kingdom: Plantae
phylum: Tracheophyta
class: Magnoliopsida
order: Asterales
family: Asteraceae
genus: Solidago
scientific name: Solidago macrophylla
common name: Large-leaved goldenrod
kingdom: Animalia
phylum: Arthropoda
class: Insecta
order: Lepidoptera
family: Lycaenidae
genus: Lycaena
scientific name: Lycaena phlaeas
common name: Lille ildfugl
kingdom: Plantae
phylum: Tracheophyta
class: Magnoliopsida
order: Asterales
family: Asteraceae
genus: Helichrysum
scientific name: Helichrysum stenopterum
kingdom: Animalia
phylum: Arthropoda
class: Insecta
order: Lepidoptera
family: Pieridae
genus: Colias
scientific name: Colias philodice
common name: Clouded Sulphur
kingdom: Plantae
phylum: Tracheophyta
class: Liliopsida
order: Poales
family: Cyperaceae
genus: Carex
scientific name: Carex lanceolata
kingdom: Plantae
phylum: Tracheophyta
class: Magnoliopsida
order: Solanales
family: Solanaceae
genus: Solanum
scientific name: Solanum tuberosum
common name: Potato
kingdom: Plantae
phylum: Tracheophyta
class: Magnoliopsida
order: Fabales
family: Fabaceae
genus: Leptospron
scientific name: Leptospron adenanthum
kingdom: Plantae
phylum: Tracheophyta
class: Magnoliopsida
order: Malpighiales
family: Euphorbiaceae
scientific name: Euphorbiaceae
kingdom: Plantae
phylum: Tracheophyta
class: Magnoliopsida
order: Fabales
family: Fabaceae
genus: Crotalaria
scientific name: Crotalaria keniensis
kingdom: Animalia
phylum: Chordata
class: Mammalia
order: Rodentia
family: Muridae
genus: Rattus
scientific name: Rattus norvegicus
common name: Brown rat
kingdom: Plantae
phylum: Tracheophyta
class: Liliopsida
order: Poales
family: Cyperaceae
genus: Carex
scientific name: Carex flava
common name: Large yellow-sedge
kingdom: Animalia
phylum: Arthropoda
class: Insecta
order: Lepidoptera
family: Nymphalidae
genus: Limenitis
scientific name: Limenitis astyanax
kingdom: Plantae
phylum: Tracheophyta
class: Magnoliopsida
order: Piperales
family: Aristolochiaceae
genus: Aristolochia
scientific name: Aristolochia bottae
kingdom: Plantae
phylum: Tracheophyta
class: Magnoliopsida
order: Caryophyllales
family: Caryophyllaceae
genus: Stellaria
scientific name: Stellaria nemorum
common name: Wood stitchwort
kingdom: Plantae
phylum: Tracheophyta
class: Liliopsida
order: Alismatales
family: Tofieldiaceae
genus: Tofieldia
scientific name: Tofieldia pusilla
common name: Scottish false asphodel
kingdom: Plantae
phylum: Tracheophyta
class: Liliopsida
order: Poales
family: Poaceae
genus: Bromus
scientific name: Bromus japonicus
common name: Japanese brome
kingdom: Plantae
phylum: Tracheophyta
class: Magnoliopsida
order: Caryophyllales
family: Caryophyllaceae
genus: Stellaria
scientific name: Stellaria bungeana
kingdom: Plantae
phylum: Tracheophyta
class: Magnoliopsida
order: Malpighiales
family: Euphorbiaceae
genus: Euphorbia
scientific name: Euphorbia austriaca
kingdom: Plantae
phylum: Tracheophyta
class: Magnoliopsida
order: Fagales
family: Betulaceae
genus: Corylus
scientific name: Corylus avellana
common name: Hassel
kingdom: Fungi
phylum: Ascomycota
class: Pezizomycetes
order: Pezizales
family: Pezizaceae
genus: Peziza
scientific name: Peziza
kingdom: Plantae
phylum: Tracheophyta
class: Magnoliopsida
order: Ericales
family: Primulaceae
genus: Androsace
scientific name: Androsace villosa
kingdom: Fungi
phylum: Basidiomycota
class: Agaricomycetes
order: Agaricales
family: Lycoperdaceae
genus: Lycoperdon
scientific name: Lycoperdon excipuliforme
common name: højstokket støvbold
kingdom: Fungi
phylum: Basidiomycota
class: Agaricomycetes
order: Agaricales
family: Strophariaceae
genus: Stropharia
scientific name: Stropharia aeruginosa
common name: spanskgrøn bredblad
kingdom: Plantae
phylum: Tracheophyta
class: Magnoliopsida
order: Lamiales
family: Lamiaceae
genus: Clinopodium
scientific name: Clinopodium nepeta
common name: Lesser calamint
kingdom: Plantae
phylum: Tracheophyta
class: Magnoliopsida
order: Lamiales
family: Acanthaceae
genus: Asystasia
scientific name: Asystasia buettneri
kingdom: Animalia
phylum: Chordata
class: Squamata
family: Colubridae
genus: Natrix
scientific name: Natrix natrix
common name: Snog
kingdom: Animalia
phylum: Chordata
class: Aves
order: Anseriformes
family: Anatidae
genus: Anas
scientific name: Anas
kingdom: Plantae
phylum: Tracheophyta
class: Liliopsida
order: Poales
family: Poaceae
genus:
━━━━
* WHAT YOU WILL DO
Repeat every line of the records above word for word, in the same order and with nothing changed.

* FINAL RESULT
kingdom: Plantae
phylum: Tracheophyta
class: Magnoliopsida
order: Asterales
family: Asteraceae
genus: Solidago
scientific name: Solidago macrophylla
common name: Large-leaved goldenrod
kingdom: Animalia
phylum: Arthropoda
class: Insecta
order: Lepidoptera
family: Lycaenidae
genus: Lycaena
scientific name: Lycaena phlaeas
common name: Lille ildfugl
kingdom: Plantae
phylum: Tracheophyta
class: Magnoliopsida
order: Asterales
family: Asteraceae
genus: Helichrysum
scientific name: Helichrysum stenopterum
kingdom: Animalia
phylum: Arthropoda
class: Insecta
order: Lepidoptera
family: Pieridae
genus: Colias
scientific name: Colias philodice
common name: Clouded Sulphur
kingdom: Plantae
phylum: Tracheophyta
class: Liliopsida
order: Poales
family: Cyperaceae
genus: Carex
scientific name: Carex lanceolata
kingdom: Plantae
phylum: Tracheophyta
class: Magnoliopsida
order: Solanales
family: Solanaceae
genus: Solanum
scientific name: Solanum tuberosum
common name: Potato
kingdom: Plantae
phylum: Tracheophyta
class: Magnoliopsida
order: Fabales
family: Fabaceae
genus: Leptospron
scientific name: Leptospron adenanthum
kingdom: Plantae
phylum: Tracheophyta
class: Magnoliopsida
order: Malpighiales
family: Euphorbiaceae
scientific name: Euphorbiaceae
kingdom: Plantae
phylum: Tracheophyta
class: Magnoliopsida
order: Fabales
family: Fabaceae
genus: Crotalaria
scientific name: Crotalaria keniensis
kingdom: Animalia
phylum: Chordata
class: Mammalia
order: Rodentia
family: Muridae
genus: Rattus
scientific name: Rattus norvegicus
common name: Brown rat
kingdom: Plantae
phylum: Tracheophyta
class: Liliopsida
order: Poales
family: Cyperaceae
genus: Carex
scientific name: Carex flava
common name: Large yellow-sedge
kingdom: Animalia
phylum: Arthropoda
class: Insecta
order: Lepidoptera
family: Nymphalidae
genus: Limenitis
scientific name: Limenitis astyanax
kingdom: Plantae
phylum: Tracheophyta
class: Magnoliopsida
order: Piperales
family: Aristolochiaceae
genus: Aristolochia
scientific name: Aristolochia bottae
kingdom: Plantae
phylum: Tracheophyta
class: Magnoliopsida
order: Caryophyllales
family: Caryophyllaceae
genus: Stellaria
scientific name: Stellaria nemorum
common name: Wood stitchwort
kingdom: Plantae
phylum: Tracheophyta
class: Liliopsida
order: Alismatales
family: Tofieldiaceae
genus: Tofieldia
scientific name: Tofieldia pusilla
common name: Scottish false asphodel
kingdom: Plantae
phylum: Tracheophyta
class: Liliopsida
order: Poales
family: Poaceae
genus: Bromus
scientific name: Bromus japonicus
common name: Japanese brome
kingdom: Plantae
phylum: Tracheophyta
class: Magnoliopsida
order: Caryophyllales
family: Caryophyllaceae
genus: Stellaria
scientific name: Stellaria bungeana
kingdom: Plantae
phylum: Tracheophyta
class: Magnoliopsida
order: Malpighiales
family: Euphorbiaceae
genus: Euphorbia
scientific name: Euphorbia austriaca
kingdom: Plantae
phylum: Tracheophyta
class: Magnoliopsida
order: Fagales
family: Betulaceae
genus: Corylus
scientific name: Corylus avellana
common name: Hassel
kingdom: Fungi
phylum: Ascomycota
class: Pezizomycetes
order: Pezizales
family: Pezizaceae
genus: Peziza
scientific name: Peziza
kingdom: Plantae
phylum: Tracheophyta
class: Magnoliopsida
order: Ericales
family: Primulaceae
genus: Androsace
scientific name: Androsace villosa
kingdom: Fungi
phylum: Basidiomycota
class: Agaricomycetes
order: Agaricales
family: Lycoperdaceae
genus: Lycoperdon
scientific name: Lycoperdon excipuliforme
common name: højstokket støvbold
kingdom: Fungi
phylum: Basidiomycota
class: Agaricomycetes
order: Agaricales
family: Strophariaceae
genus: Stropharia
scientific name: Stropharia aeruginosa
common name: spanskgrøn bredblad
kingdom: Plantae
phylum: Tracheophyta
class: Magnoliopsida
order: Lamiales
family: Lamiaceae
genus: Clinopodium
scientific name: Clinopodium nepeta
common name: Lesser calamint
kingdom: Plantae
phylum: Tracheophyta
class: Magnoliopsida
order: Lamiales
family: Acanthaceae
genus: Asystasia
scientific name: Asystasia buettneri
kingdom: Animalia
phylum: Chordata
class: Squamata
family: Colubridae
genus: Natrix
scientific name: Natrix natrix
common name: Snog
kingdom: Animalia
phylum: Chordata
class: Aves
order: Anseriformes
family: Anatidae
genus: Anas
scientific name: Anas
kingdom: Plantae
phylum: Tracheophyta
class: Liliopsida
order: Poales
family: Poaceae
genus:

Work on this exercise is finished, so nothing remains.